Task to carry out: Copy out the rows below word for word, starting at the row that contains "reads, 2 h 11 min" and ending at the last row.

Data for the task:
* * * * * * * * *
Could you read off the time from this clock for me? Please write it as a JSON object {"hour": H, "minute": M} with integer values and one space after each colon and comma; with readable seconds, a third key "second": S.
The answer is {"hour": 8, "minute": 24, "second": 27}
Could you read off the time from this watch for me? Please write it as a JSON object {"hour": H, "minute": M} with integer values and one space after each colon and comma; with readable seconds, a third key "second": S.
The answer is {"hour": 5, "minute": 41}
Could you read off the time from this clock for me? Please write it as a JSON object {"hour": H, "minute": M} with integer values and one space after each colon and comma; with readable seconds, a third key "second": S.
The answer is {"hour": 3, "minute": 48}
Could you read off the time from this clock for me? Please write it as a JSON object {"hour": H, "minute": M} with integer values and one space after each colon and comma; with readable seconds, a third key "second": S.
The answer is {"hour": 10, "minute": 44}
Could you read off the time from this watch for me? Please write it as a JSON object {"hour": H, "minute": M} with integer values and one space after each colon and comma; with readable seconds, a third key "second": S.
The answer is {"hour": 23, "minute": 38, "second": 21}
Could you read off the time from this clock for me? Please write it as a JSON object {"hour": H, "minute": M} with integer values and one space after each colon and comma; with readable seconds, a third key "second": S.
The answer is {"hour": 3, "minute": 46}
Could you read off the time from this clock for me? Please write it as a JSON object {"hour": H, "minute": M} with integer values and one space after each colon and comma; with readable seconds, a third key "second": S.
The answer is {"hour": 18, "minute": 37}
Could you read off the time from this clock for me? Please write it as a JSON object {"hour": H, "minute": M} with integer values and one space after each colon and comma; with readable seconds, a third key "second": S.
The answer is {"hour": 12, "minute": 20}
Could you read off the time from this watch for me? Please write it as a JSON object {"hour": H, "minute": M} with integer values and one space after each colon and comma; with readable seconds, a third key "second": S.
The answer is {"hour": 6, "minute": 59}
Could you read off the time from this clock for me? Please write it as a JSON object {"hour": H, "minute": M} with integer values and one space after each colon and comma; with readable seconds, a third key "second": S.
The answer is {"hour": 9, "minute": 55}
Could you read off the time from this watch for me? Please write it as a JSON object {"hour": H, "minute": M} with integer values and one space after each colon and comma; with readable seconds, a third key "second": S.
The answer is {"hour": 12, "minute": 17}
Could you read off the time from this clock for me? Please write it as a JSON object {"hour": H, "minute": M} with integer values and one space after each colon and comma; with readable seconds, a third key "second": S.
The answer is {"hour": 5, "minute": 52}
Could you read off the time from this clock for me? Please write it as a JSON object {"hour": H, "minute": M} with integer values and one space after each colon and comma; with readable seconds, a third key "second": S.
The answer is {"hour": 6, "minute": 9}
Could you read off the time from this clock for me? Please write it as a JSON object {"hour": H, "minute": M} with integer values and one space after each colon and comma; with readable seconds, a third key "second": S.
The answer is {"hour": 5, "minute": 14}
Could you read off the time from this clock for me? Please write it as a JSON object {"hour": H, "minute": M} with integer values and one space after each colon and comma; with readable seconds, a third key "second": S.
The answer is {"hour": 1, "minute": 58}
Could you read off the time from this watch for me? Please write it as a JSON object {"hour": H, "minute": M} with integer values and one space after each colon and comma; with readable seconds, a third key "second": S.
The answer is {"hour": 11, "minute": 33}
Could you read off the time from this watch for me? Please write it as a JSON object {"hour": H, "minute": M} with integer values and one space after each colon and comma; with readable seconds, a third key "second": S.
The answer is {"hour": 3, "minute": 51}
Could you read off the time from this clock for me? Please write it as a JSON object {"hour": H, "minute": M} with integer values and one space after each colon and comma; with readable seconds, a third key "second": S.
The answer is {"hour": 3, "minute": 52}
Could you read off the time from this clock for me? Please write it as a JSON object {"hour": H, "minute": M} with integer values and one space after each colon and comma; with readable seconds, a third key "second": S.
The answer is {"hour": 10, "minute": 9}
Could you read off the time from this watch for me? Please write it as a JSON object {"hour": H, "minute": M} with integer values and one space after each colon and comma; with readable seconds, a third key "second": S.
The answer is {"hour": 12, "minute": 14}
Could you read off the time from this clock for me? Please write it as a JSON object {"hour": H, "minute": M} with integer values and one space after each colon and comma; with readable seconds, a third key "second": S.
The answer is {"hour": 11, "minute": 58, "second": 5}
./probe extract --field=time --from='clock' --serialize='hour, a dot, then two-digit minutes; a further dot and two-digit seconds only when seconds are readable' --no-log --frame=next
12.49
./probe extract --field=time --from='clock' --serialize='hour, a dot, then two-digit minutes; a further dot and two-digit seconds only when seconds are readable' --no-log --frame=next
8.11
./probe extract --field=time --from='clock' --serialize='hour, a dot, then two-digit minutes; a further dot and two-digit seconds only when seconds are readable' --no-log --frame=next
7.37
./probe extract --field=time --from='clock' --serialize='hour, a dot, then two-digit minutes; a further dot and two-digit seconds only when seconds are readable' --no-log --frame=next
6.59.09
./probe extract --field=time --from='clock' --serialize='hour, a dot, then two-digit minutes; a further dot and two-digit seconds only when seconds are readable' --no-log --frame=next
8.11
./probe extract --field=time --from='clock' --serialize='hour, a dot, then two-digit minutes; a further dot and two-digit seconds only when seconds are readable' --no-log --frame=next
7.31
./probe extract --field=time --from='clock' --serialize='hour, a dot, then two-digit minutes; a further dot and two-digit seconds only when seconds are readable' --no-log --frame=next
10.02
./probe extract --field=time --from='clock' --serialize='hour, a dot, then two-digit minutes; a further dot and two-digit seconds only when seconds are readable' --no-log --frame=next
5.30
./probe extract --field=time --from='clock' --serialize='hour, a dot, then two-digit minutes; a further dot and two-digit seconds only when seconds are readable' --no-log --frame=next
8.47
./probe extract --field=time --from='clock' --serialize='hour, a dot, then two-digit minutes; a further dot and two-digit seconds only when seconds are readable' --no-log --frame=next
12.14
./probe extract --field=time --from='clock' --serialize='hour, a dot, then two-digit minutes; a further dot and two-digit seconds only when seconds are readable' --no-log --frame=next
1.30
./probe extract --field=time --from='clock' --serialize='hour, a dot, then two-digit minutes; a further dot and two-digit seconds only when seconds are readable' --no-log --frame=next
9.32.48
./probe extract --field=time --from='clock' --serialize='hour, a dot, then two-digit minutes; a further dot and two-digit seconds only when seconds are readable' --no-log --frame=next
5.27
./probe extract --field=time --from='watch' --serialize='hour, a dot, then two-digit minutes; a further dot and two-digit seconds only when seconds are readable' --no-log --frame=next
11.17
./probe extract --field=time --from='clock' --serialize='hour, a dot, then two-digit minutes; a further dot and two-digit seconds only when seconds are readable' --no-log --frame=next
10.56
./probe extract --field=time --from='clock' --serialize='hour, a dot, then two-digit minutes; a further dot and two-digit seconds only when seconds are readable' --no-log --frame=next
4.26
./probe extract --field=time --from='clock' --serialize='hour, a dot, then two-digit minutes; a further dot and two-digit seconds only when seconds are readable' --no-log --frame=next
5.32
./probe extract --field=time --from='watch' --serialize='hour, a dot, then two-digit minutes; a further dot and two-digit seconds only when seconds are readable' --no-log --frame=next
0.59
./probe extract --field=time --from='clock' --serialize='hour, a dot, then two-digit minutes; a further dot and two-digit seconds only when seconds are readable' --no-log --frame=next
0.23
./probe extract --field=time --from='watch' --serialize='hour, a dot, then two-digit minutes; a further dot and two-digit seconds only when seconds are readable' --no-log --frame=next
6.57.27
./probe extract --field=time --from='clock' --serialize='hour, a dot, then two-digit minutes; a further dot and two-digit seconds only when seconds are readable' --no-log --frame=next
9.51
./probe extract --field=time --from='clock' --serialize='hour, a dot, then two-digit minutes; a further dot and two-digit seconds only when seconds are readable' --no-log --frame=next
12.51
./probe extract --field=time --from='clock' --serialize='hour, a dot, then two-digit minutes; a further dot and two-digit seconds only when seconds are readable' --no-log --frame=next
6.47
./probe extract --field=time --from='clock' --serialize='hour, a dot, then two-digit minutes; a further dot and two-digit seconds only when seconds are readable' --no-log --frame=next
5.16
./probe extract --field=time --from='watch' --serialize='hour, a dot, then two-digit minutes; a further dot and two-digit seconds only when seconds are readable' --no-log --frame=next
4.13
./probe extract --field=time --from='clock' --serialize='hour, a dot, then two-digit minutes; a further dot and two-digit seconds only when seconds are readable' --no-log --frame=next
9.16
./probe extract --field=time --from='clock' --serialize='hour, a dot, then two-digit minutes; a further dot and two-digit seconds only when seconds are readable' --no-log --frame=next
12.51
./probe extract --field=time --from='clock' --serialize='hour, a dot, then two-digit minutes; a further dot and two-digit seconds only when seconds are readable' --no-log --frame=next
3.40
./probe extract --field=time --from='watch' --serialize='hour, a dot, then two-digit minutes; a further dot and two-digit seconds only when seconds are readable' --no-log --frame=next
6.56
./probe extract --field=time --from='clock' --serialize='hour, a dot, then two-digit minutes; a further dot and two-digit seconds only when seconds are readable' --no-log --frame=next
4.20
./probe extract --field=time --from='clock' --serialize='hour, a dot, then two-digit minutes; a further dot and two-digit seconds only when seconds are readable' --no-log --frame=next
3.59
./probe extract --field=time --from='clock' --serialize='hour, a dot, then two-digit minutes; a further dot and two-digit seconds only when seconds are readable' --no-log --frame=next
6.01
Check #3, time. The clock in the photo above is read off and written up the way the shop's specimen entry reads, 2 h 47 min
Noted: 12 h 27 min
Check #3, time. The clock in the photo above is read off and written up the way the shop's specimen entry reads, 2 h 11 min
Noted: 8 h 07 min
* * * * * * * * *
Solution to this problem:
Check #3, time. The clock in the photo above is read off and written up the way the shop's specimen entry reads, 2 h 11 min
Noted: 8 h 07 min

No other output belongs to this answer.